Learning-Based Model Predictive Control for Piecewise Affine Systems with Feasibility Guarantees
Samuel Mallick, Azita Dabiri, Bart De Schutter
TL;DR
This work tackles online MPC for piecewise affine systems, where solving for the switching sequence can be computationally prohibitive. It introduces a learning-based MPC that offline trains a classifier to map states to a PWA region sequence, reducing online operation to a linear program while guaranteeing feasibility of the policy output. A convex-partition-based structure, an iterative data-generation procedure, and a tightened-MPC feasibility test underpin the approach, yielding substantial offline and online efficiency gains relative to explicit and online MPC. Numerical results show the method achieves favorable suboptimality concentrated near partition boundaries and significantly lower online computation, enabling scalable real-time control for PWA dynamics with feasibility guarantees.
Abstract
Online model predictive control (MPC) for piecewise affine (PWA) systems requires the online solution to an optimization problem that implicitly optimizes over the switching sequence of PWA regions, for which the computational burden can be prohibitive. Alternatively, the computation can be moved offline using explicit MPC; however, the online memory requirements and the offline computation can then become excessive. In this work we propose a solution in between online and explicit MPC, addressing the above issues by partially dividing the computation between online and offline. To solve the underlying MPC problem, a policy, learned offline, specifies the sequence of PWA regions that the dynamics must follow, thus reducing the complexity of the remaining optimization problem that solves over only the continuous states and control inputs.

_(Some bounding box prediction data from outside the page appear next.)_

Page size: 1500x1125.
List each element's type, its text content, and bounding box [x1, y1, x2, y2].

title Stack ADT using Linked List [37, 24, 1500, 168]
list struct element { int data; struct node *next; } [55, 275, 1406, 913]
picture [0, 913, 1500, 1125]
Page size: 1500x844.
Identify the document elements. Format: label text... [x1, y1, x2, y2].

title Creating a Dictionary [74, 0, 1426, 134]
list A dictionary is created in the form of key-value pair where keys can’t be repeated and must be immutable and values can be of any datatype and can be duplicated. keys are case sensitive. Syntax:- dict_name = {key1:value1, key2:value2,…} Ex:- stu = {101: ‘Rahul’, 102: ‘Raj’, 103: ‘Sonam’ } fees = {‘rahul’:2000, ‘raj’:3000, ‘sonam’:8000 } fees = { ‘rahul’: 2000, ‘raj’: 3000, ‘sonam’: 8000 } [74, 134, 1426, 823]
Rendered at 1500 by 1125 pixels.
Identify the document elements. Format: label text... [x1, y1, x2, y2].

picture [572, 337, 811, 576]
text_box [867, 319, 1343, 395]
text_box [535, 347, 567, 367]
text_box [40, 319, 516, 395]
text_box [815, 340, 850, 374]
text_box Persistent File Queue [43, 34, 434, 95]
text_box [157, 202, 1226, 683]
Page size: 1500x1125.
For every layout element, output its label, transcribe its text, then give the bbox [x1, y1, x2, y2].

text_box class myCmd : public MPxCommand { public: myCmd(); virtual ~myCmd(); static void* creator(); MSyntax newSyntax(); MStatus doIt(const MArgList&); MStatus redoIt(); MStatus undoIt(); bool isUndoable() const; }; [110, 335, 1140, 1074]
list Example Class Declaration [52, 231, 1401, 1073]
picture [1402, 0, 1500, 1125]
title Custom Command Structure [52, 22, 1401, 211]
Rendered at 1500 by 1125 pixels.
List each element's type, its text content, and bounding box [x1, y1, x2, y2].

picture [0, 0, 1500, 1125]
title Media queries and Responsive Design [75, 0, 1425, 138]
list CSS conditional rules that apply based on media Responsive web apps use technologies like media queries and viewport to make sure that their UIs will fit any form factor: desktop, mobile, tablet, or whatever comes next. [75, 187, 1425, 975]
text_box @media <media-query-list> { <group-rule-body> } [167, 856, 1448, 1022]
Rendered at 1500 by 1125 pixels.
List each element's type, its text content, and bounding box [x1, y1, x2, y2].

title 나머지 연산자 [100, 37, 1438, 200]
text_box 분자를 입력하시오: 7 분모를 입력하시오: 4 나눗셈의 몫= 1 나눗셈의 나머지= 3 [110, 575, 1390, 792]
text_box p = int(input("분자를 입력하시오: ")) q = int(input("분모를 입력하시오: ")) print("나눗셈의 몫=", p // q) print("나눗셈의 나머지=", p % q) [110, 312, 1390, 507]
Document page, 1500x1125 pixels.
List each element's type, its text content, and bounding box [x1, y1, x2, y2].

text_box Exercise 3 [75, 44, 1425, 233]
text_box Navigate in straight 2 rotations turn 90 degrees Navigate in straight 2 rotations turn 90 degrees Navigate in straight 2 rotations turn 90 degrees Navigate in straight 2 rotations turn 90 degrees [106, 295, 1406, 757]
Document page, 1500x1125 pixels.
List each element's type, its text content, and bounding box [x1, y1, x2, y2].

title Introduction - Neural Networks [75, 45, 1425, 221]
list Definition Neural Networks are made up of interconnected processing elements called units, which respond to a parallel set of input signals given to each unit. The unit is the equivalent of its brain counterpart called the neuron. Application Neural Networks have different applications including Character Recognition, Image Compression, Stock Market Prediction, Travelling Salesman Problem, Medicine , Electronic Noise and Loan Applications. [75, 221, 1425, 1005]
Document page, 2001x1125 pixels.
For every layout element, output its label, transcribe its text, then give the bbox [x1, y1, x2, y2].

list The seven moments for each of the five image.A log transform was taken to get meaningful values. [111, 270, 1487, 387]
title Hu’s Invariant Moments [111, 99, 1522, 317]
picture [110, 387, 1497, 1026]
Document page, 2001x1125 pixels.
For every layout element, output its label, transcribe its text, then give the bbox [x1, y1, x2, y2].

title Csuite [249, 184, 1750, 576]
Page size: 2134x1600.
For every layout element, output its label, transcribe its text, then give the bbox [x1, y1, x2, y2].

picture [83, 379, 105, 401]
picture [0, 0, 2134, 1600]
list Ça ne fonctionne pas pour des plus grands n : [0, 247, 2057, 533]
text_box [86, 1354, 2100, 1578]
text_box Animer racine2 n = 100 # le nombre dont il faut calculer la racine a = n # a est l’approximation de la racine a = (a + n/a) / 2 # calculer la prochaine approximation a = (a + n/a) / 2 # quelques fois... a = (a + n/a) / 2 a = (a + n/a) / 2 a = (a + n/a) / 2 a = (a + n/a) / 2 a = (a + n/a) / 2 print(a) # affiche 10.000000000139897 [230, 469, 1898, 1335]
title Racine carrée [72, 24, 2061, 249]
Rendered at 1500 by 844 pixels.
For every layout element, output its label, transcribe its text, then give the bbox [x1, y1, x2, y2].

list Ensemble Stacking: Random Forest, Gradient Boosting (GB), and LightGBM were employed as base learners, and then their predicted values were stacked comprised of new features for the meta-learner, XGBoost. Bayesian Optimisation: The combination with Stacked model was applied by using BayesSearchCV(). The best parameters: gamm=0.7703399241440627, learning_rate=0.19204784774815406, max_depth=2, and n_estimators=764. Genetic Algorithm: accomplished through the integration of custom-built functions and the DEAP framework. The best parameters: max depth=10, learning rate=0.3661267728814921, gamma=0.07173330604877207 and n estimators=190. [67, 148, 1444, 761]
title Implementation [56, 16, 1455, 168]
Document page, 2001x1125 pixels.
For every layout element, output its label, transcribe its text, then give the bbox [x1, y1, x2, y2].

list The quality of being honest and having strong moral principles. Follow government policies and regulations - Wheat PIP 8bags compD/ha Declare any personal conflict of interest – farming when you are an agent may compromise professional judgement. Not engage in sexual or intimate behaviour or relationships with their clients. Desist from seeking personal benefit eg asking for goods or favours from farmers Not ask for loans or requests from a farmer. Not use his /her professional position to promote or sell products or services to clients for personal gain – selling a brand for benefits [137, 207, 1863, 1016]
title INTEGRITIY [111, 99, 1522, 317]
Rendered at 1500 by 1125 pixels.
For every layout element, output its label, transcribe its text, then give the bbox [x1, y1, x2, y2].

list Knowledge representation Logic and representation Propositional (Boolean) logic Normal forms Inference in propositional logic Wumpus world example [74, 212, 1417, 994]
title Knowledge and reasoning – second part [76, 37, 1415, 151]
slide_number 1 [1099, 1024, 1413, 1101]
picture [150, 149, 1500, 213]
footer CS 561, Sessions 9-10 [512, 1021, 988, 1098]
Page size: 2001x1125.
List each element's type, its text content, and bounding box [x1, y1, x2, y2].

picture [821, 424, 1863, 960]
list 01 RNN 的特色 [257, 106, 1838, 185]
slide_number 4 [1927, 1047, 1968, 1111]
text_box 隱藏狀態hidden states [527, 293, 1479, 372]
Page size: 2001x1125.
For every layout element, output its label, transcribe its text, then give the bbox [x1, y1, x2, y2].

We provide a condition, verifiable during learning, that guarantees feasibility of the learned policy's output, such that an optimal continuous control input can always be found online. Furthermore, a method for iteratively generating training data offline allows the feasible policy to be learned efficiently, reducing the offline computational burden. A numerical experiment demonstrates the effectiveness of the method compared to both online and explicit MPC.